WORKING DATA:

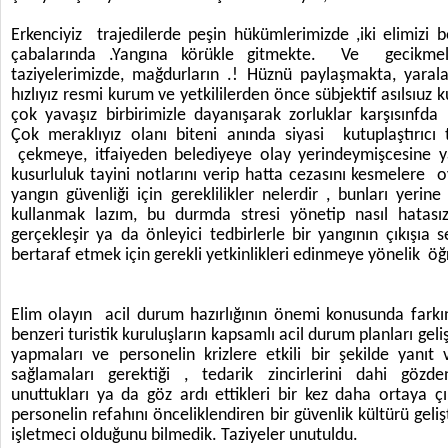
Erkenciyiz trajedilerde peşin hükümlerimizde ,iki elimizi
çabalarında .Yangına körükle gitmekte. Ve gecikmeli
taziyelerimizde, mağdurların .! Hüznü paylaşmakta, ya
hızlıyız resmi kurum ve yetkililerden önce sübjektif asılsıuz ku
çok yavaşız birbirimizle dayanışarak zorluklar karşısınfda
Çok meraklıyız olanı biteni anında siyasi kutuplaştırıcı 
çekmeye, itfaiyeden belediyeye olay yerindeymişcesine y
kusurluluk tayini notlarını verip hatta cezasını kesmelere
yangın güvenliği için gereklilikler nelerdir , bunları yerine
kullanmak lazım, bu durmda stresi yönetip nasıl hatas
gerçekleşir ya da önleyici tedbirlerle bir yangının çıkışıa 
bertaraf etmek için gerekli yetkinlikleri edinmeye yönelik ö
Elim olayın acil durum hazırlığının önemi konusunda farkınd
benzeri turistik kuruluşların kapsamlı acil durum planları geliş
yapmaları ve personelin krizlere etkili bir şekilde yanıt 
sağlamaları gerektiği , tedarik zincirlerini dahi gözden 
unuttukları ya da göz ardı ettikleri bir kez daha ortaya ç
personelin refahını önceliklendiren bir güvenlik kültürü gel
işletmeci olduğunu bilmedik. Taziyeler unutuldu.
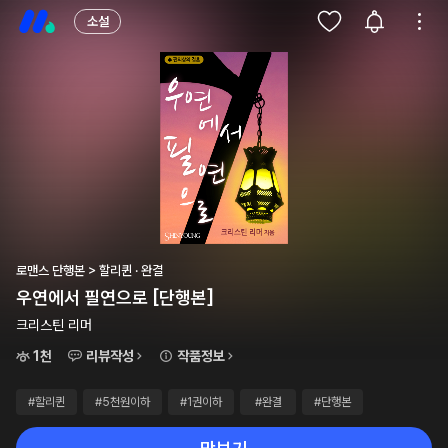
소설
로맨스 단행본 > 할리퀸 · 완결
우연에서 필연으로 [단행본]
크리스틴 리머
1천
리뷰작성
작품정보
#할리퀸
#5천원이하
#1권이하
#완결
#단행본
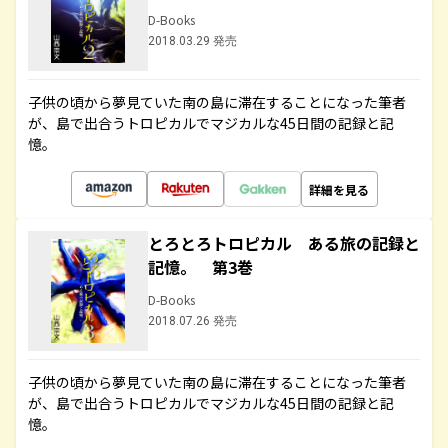
D-Books
2018.03.29 発売
子供の頃から夢見ていた南の島に滞在することになった筆者
が、島で出合うトロピカルでマジカルな45日間の記録と記
憶。
詳細を見る
とろとろトロピカル ある旅の記録と
記憶。 第3巻
D-Books
2018.07.26 発売
子供の頃から夢見ていた南の島に滞在することになった筆者
が、島で出合うトロピカルでマジカルな45日間の記録と記
憶。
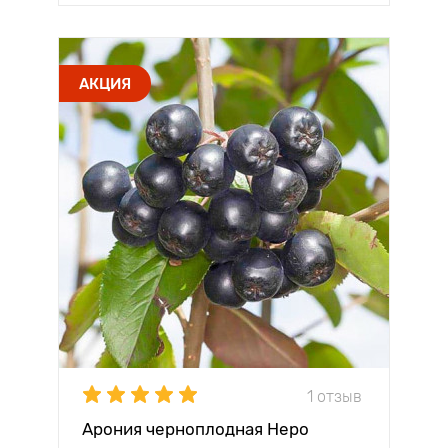
АКЦИЯ
1 отзыв
Арония черноплодная Неро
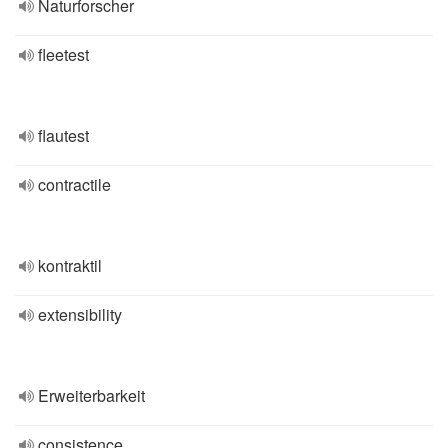
Naturforscher
fleetest
flautest
contractile
kontraktil
extensibility
Erweiterbarkeit
consistence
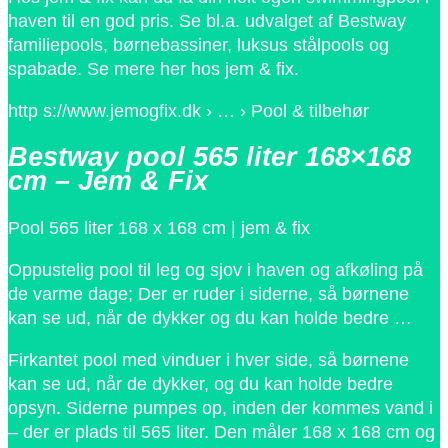
haven til en god pris. Se bl.a. udvalget af Bestway
familiepools, børnebassiner, luksus stålpools og
spabade. Se mere her hos jem & fix.
http s://www.jemogfix.dk › … › Pool & tilbehør
Bestway pool 565 liter 168×168
cm – Jem & Fix
Pool 565 liter 168 x 168 cm | jem & fix
Oppustelig pool til leg og sjov i haven og afkøling på
de varme dage; Der er ruder i siderne, så børnene
kan se ud, når de dykker og du kan holde bedre …
Firkantet pool med vinduer i hver side, så børnene
kan se ud, når de dykker, og du kan holde bedre
opsyn. Siderne pumpes op, inden der kommes vand i
– der er plads til 565 liter. Den måler 168 x 168 cm og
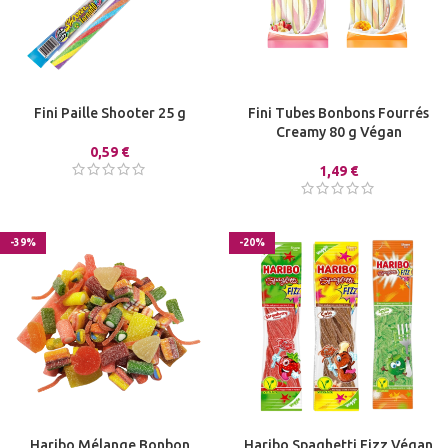
Fini Paille Shooter 25 g
Fini Tubes Bonbons Fourrés
Creamy 80 g Végan
0,59
€
1,49
€
-39%
-20%
Haribo Mélange Bonbon
Haribo Spaghetti Fizz Végan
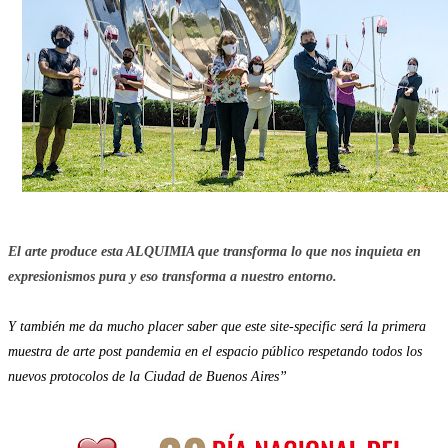
El arte produce esta ALQUIMIA que transforma lo que nos inquieta en
expresionismos pura y eso transforma a nuestro entorno.
Y también me da mucho placer saber que este site-specific será la primera
muestra de arte post pandemia en el espacio público respetando todos los
nuevos protocolos de la Ciudad de Buenos Aires”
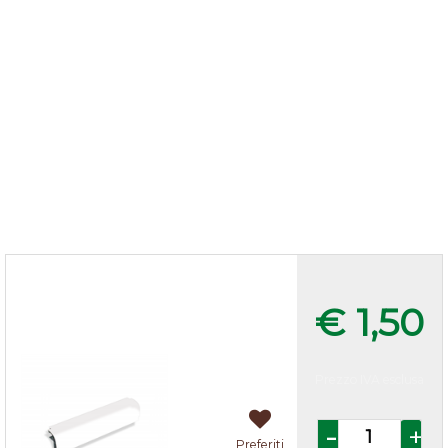
Multiangolo zoccolo cucina h.15
Bianco
€ 1,50
Prezzo IVA esclusa
Quantità
Preferiti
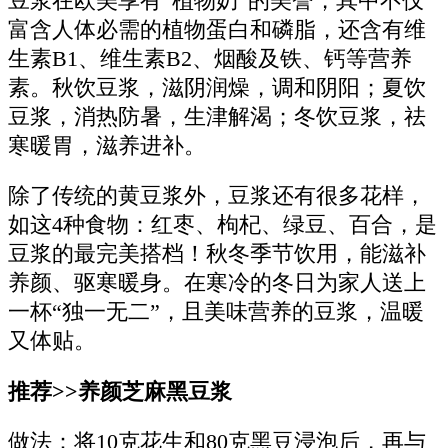
豆浆在欧美享有“植物奶”的美誉，其中不仅
富含人体必需的植物蛋白和磷脂，还含有维
生素B1、维生素B2、烟酸及铁、钙等营养
素。秋饮豆浆，滋阴润燥，调和阴阳；夏饮
豆浆，消热防暑，生津解渴；冬饮豆浆，祛
寒暖胃，滋养进补。
除了传统的黄豆浆外，豆浆还有很多花样，
如这4种食物：红枣、枸杞、绿豆、百合，是
豆浆的最完美搭档！秋冬季节饮用，能滋补
养颜、驱寒暖身。在寒冷的冬日为家人送上
一杯“独一无二”，且美味营养的豆浆，温暖
又体贴。
推荐>>养颜芝麻黑豆浆
做法：将10克花生和80克黑豆浸泡后，再与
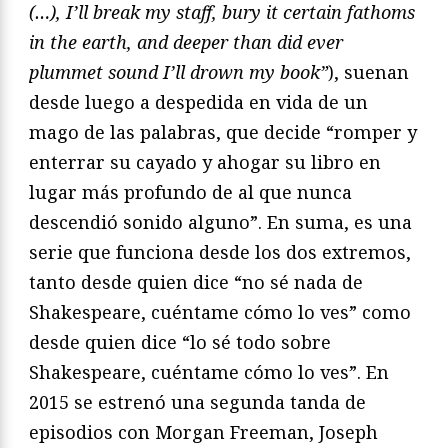
(…), I’ll break my staff, bury it certain fathoms
in the earth, and deeper than did ever
plummet sound I’ll drown my book”
), suenan
desde luego a despedida en vida de un
mago de las palabras, que decide “romper y
enterrar su cayado y ahogar su libro en
lugar más profundo de al que nunca
descendió sonido alguno”. En suma, es una
serie que funciona desde los dos extremos,
tanto desde quien dice “no sé nada de
Shakespeare, cuéntame cómo lo ves” como
desde quien dice “lo sé todo sobre
Shakespeare, cuéntame cómo lo ves”. En
2015 se estrenó una segunda tanda de
episodios con Morgan Freeman, Joseph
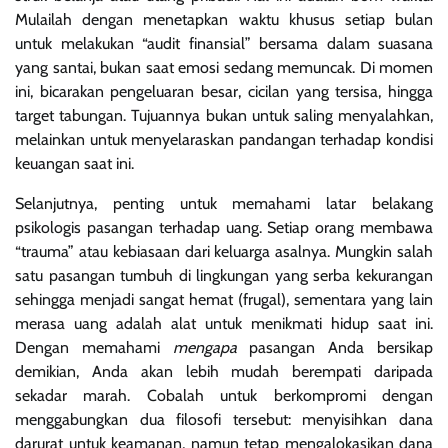
Mulailah dengan menetapkan waktu khusus setiap bulan
untuk melakukan “audit finansial” bersama dalam suasana
yang santai, bukan saat emosi sedang memuncak. Di momen
ini, bicarakan pengeluaran besar, cicilan yang tersisa, hingga
target tabungan. Tujuannya bukan untuk saling menyalahkan,
melainkan untuk menyelaraskan pandangan terhadap kondisi
keuangan saat ini.
Selanjutnya, penting untuk memahami latar belakang
psikologis pasangan terhadap uang. Setiap orang membawa
“trauma” atau kebiasaan dari keluarga asalnya. Mungkin salah
satu pasangan tumbuh di lingkungan yang serba kekurangan
sehingga menjadi sangat hemat (frugal), sementara yang lain
merasa uang adalah alat untuk menikmati hidup saat ini.
Dengan memahami
mengapa
pasangan Anda bersikap
demikian, Anda akan lebih mudah berempati daripada
sekadar marah. Cobalah untuk berkompromi dengan
menggabungkan dua filosofi tersebut: menyisihkan dana
darurat untuk keamanan, namun tetap mengalokasikan dana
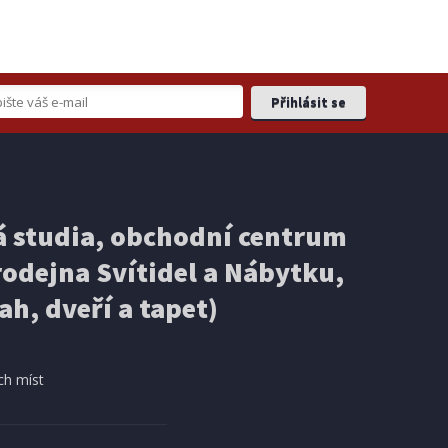
 studia, obchodní centrum
odejna Svítidel a Nábytku,
ah, dveří a tapet)
ch míst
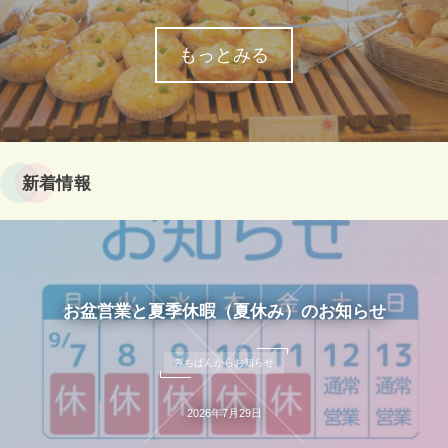
もっとみる
新着情報
お盆営業と夏季休暇（夏休み）のお知らせ
みちぱんからお知らせ
2026年7月29日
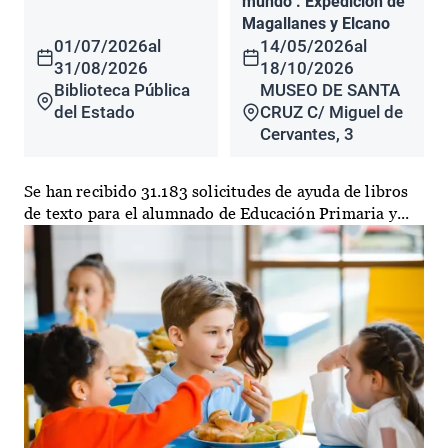
mundo". Expedición de
Magallanes y Elcano
01/07/2026
al
14/05/2026
al
31/08/2026
18/10/2026
Biblioteca Pública
MUSEO DE SANTA
del Estado
CRUZ C/ Miguel de
Cervantes, 3
Se han recibido 31.183 solicitudes de ayuda de libros
de texto para el alumnado de Educación Primaria y...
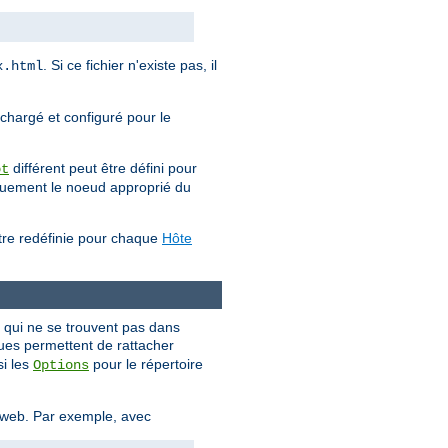
. Si ce fichier n'existe pas, il
x.html
 chargé et configuré pour le
différent peut être défini pour
ot
iquement le noeud approprié du
être redéfinie pour chaque
Hôte
s qui ne se trouvent pas dans
ques permettent de rattacher
si les
pour le répertoire
Options
e web. Par exemple, avec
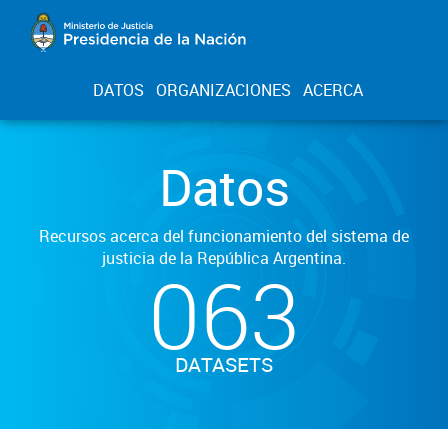
DATOS
ORGANIZACIONES
ACERCA
Datos
Recursos acerca del funcionamiento del sistema de
justicia de la República Argentina.
063
DATASETS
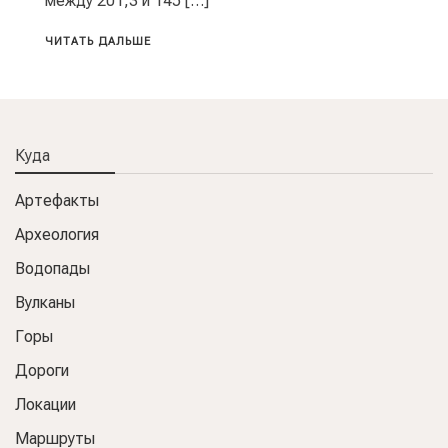
между 201,3 и 145 […]
ЧИТАТЬ ДАЛЬШЕ
Куда
Артефакты
Археология
Водопады
Вулканы
Горы
Дороги
Локации
Маршруты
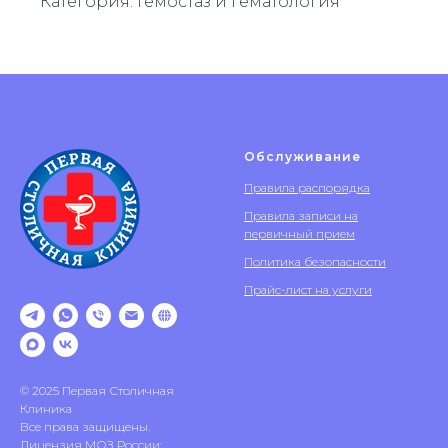
Категория: Гемостаз и гематология
Обслуживание
Правила распорядка
Правила записи на
первичный прием
Политика безопасности
Прайс-лист на услуги
© 2025 Первая Столичная
Клиника
Все права защищены.
Лицензия МОЗ России:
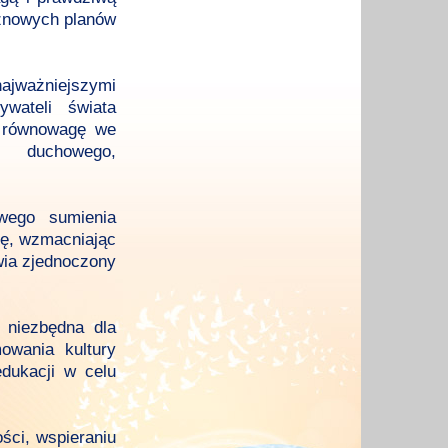
yznowych planów
ajważniejszymi
wateli świata
ć równowagę we
o, duchowego,
owego sumienia
ekę, wzmacniając
twia zjednoczony
t niezbędna dla
owania kultury
dukacji w celu
ści, wspieraniu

WHAT YOU NEED TO DO:
Please extract the lines of text from every one of the records above, copying each line character for character. Leave the picture lines out of your answer.

SOLUTION FOR THIS EXERCISE:
Erkenciyiz trajedilerde peşin hükümlerimizde ,iki elimizi
çabalarında .Yangına körükle gitmekte. Ve gecikmeli
taziyelerimizde, mağdurların .! Hüznü paylaşmakta, ya
hızlıyız resmi kurum ve yetkililerden önce sübjektif asılsıuz ku
çok yavaşız birbirimizle dayanışarak zorluklar karşısınfda
Çok meraklıyız olanı biteni anında siyasi kutuplaştırıcı 
çekmeye, itfaiyeden belediyeye olay yerindeymişcesine y
kusurluluk tayini notlarını verip hatta cezasını kesmelere
yangın güvenliği için gereklilikler nelerdir , bunları yerine
kullanmak lazım, bu durmda stresi yönetip nasıl hatas
gerçekleşir ya da önleyici tedbirlerle bir yangının çıkışıa 
bertaraf etmek için gerekli yetkinlikleri edinmeye yönelik ö
Elim olayın acil durum hazırlığının önemi konusunda farkınd
benzeri turistik kuruluşların kapsamlı acil durum planları geliş
yapmaları ve personelin krizlere etkili bir şekilde yanıt 
sağlamaları gerektiği , tedarik zincirlerini dahi gözden 
unuttukları ya da göz ardı ettikleri bir kez daha ortaya ç
personelin refahını önceliklendiren bir güvenlik kültürü gel
işletmeci olduğunu bilmedik. Taziyeler unutuldu.
소설
로맨스 단행본 > 할리퀸 · 완결
우연에서 필연으로 [단행본]
크리스틴 리머
1천
리뷰작성
작품정보
#할리퀸
#5천원이하
#1권이하
#완결
#단행본
D-Books
2018.03.29 発売
子供の頃から夢見ていた南の島に滞在することになった筆者
が、島で出合うトロピカルでマジカルな45日間の記録と記
憶。
詳細を見る
とろとろトロピカル ある旅の記録と
記憶。 第3巻
D-Books
2018.07.26 発売
子供の頃から夢見ていた南の島に滞在することになった筆者
が、島で出合うトロピカルでマジカルな45日間の記録と記
憶。
АКЦИЯ
1 отзыв
Арония черноплодная Неро
Naturforscher
fleetest
flautest
contractile
kontraktil
extensibility
Erweiterbarkeit
consistence
haven til en god pris. Se bl.a. udvalget af Bestway
familiepools, børnebassiner, luksus stålpools og
spabade. Se mere her hos jem & fix.
http s://www.jemogfix.dk › … › Pool & tilbehør
Bestway pool 565 liter 168×168
cm – Jem & Fix
Pool 565 liter 168 x 168 cm | jem & fix
Oppustelig pool til leg og sjov i haven og afkøling på
de varme dage; Der er ruder i siderne, så børnene
kan se ud, når de dykker og du kan holde bedre …
Firkantet pool med vinduer i hver side, så børnene
kan se ud, når de dykker, og du kan holde bedre
opsyn. Siderne pumpes op, inden der kommes vand i
– der er plads til 565 liter. Den måler 168 x 168 cm og
Fini Paille Shooter 25 g
Fini Tubes Bonbons Fourrés
Creamy 80 g Végan
0,59
€
1,49
€
-39%
-20%
Haribo Mélange Bonbon
Haribo Spaghetti Fizz Végan
El arte produce esta ALQUIMIA que transforma lo que nos inquieta en
expresionismos pura y eso transforma a nuestro entorno.
Y también me da mucho placer saber que este site-specific será la primera
muestra de arte post pandemia en el espacio público respetando todos los
nuevos protocolos de la Ciudad de Buenos Aires”
Multiangolo zoccolo cucina h.15
Bianco
€ 1,50
Prezzo IVA esclusa
Quantità
Preferiti
豆浆在欧美享有“植物奶”的美誉，其中不仅
富含人体必需的植物蛋白和磷脂，还含有维
生素B1、维生素B2、烟酸及铁、钙等营养
素。秋饮豆浆，滋阴润燥，调和阴阳；夏饮
豆浆，消热防暑，生津解渴；冬饮豆浆，祛
寒暖胃，滋养进补。
除了传统的黄豆浆外，豆浆还有很多花样，
如这4种食物：红枣、枸杞、绿豆、百合，是
豆浆的最完美搭档！秋冬季节饮用，能滋补
养颜、驱寒暖身。在寒冷的冬日为家人送上
一杯“独一无二”，且美味营养的豆浆，温暖
又体贴。
推荐>>养颜芝麻黑豆浆
做法：将10克花生和80克黑豆浸泡后，再与
(…), I’ll break my staff, bury it certain fathoms
in the earth, and deeper than did ever
plummet sound I’ll drown my book”
), suenan
desde luego a despedida en vida de un
mago de las palabras, que decide “romper y
enterrar su cayado y ahogar su libro en
lugar más profundo de al que nunca
descendió sonido alguno”. En suma, es una
serie que funciona desde los dos extremos,
tanto desde quien dice “no sé nada de
Shakespeare, cuéntame cómo lo ves” como
desde quien dice “lo sé todo sobre
Shakespeare, cuéntame cómo lo ves”. En
2015 se estrenó una segunda tanda de
episodios con Morgan Freeman, Joseph
Mulailah dengan menetapkan waktu khusus setiap bulan
untuk melakukan “audit finansial” bersama dalam suasana
yang santai, bukan saat emosi sedang memuncak. Di momen
ini, bicarakan pengeluaran besar, cicilan yang tersisa, hingga
target tabungan. Tujuannya bukan untuk saling menyalahkan,
melainkan untuk menyelaraskan pandangan terhadap kondisi
keuangan saat ini.
Selanjutnya, penting untuk memahami latar belakang
psikologis pasangan terhadap uang. Setiap orang membawa
“trauma” atau kebiasaan dari keluarga asalnya. Mungkin salah
satu pasangan tumbuh di lingkungan yang serba kekurangan
sehingga menjadi sangat hemat (frugal), sementara yang lain
merasa uang adalah alat untuk menikmati hidup saat ini.
Dengan memahami
mengapa
pasangan Anda bersikap
demikian, Anda akan lebih mudah berempati daripada
sekadar marah. Cobalah untuk berkompromi dengan
menggabungkan dua filosofi tersebut: menyisihkan dana
darurat untuk keamanan, namun tetap mengalokasikan dana
 studia, obchodní centrum
odejna Svítidel a Nábytku,
ah, dveří a tapet)
ch míst
もっとみる
新着情報
お盆営業と夏季休暇（夏休み）のお知らせ
みちぱんからお知らせ
2026年7月29日
mundo". Expedición de
Magallanes y Elcano
01/07/2026
al
14/05/2026
al
31/08/2026
18/10/2026
Biblioteca Pública
MUSEO DE SANTA
del Estado
CRUZ C/ Miguel de
Cervantes, 3
Se han recibido 31.183 solicitudes de ayuda de libros
de texto para el alumnado de Educación Primaria y...
. Si ce fichier n'existe pas, il
x.html
 chargé et configuré pour le
différent peut être défini pour
ot
iquement le noeud approprié du
être redéfinie pour chaque
Hôte
s qui ne se trouvent pas dans
ques permettent de rattacher
si les
pour le répertoire
Options
e web. Par exemple, avec
DATOS
ORGANIZACIONES
ACERCA
Datos
Recursos acerca del funcionamiento del sistema de
justicia de la República Argentina.
063
DATASETS
между 201,3 и 145 […]
ЧИТАТЬ ДАЛЬШЕ
Куда
Артефакты
Археология
Водопады
Вулканы
Горы
Дороги
Локации
Маршруты
Категория: Гемостаз и гематология
Обслуживание
Правила распорядка
Правила записи на
первичный прием
Политика безопасности
Прайс-лист на услуги
© 2025 Первая Столичная
Клиника
Все права защищены.
Лицензия МОЗ России:
yznowych planów
ajważniejszymi
wateli świata
ć równowagę we
o, duchowego,
owego sumienia
ekę, wzmacniając
twia zjednoczony
t niezbędna dla
owania kultury
dukacji w celu
ści, wspieraniu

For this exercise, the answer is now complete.